**Kutipan yang Disediakan**
=-=-=
Legal Framework and Regulation
Kerangka kerja hukum dan peraturan dalam partnership khususnya antara pemerintah dengan NGOs memiliki pengaruh yang signifikan. Rejim pemerintahan yang tidak demokratis biasanya cenderung restrictive (membatasi) ruang gerak NGOs dan organisasi-organisasi asosiasi lokal. Sehingga akan berpengaruh terhadap kerjasama (partnership) antara pemerintah dengan NGOs dalam implementasi kebijakan atau program. Namun dalam rejim pemerintahan yang demokratis cenderung lebih terbuka dalam membangun komunikasi dalam kerjasama pelaksanaan kebijakan atau program.
The Nature of The Policy to be Implemented
Keberhasilan dalam partnership antara pemerintah dengan civil society (NGOs) juga dipengaruhi oleh karakteristik dari kebijakan yang disepakati masing-masing pihak (partner).
2.      Effective Partnerhip Mecanisms and Processes (Efektifitas makenisme dan proses dalam kebijakan partnership)
=-=-=
**Petunjuk Latihan**
[1] Menurut kutipan yang disediakan, bagaimana rejim pemerintahan yang tidak demokratis biasanya memperlakukan ruang gerak NGOs dan organisasi-organisasi asosiasi lokal?
[2] Tuliskan kembali bagian kutipan yang disediakan tanpa perubahan, mulai dari kata "Legal Framework and" dan terus sampai kata "pelaksanaan kebijakan atau program.".

**Data yang Disediakan**
=-=-=
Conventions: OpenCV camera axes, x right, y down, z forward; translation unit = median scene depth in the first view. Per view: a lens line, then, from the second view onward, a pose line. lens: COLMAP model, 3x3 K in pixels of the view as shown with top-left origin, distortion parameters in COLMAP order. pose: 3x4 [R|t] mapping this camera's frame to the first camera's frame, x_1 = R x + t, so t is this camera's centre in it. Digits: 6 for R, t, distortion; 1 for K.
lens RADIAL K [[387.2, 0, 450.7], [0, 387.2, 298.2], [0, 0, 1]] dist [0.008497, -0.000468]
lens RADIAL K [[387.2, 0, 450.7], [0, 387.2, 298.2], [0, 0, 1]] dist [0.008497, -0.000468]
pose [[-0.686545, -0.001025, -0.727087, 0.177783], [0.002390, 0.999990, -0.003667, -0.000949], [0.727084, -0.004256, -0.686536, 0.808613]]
=-=-=
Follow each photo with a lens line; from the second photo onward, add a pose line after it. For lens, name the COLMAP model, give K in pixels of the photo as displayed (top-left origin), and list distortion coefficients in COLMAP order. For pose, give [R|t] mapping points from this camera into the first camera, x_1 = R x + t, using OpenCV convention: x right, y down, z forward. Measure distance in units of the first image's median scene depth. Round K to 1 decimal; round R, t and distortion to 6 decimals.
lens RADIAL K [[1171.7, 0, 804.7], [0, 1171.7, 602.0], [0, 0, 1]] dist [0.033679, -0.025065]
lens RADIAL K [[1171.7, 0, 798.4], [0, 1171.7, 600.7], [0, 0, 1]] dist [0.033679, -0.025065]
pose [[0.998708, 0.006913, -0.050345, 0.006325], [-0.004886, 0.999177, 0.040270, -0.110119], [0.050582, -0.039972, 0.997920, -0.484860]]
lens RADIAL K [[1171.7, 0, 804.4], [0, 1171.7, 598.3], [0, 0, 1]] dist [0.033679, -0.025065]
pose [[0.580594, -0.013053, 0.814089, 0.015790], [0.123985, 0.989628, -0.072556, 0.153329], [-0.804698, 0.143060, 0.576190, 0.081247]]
=-=-=
**Jawaban Latihan**
[1] Rejim pemerintahan yang tidak demokratis biasanya cenderung membatasi (restrictive) ruang gerak NGOs dan organisasi-organisasi asosiasi lokal.

[2]
Legal Framework and Regulation
Kerangka kerja hukum dan peraturan dalam partnership khususnya antara pemerintah dengan NGOs memiliki pengaruh yang signifikan. Rejim pemerintahan yang tidak demokratis biasanya cenderung restrictive (membatasi) ruang gerak NGOs dan organisasi-organisasi asosiasi lokal. Sehingga akan berpengaruh terhadap kerjasama (partnership) antara pemerintah dengan NGOs dalam implementasi kebijakan atau program. Namun dalam rejim pemerintahan yang demokratis cenderung lebih terbuka dalam membangun komunikasi dalam kerjasama pelaksanaan kebijakan atau program.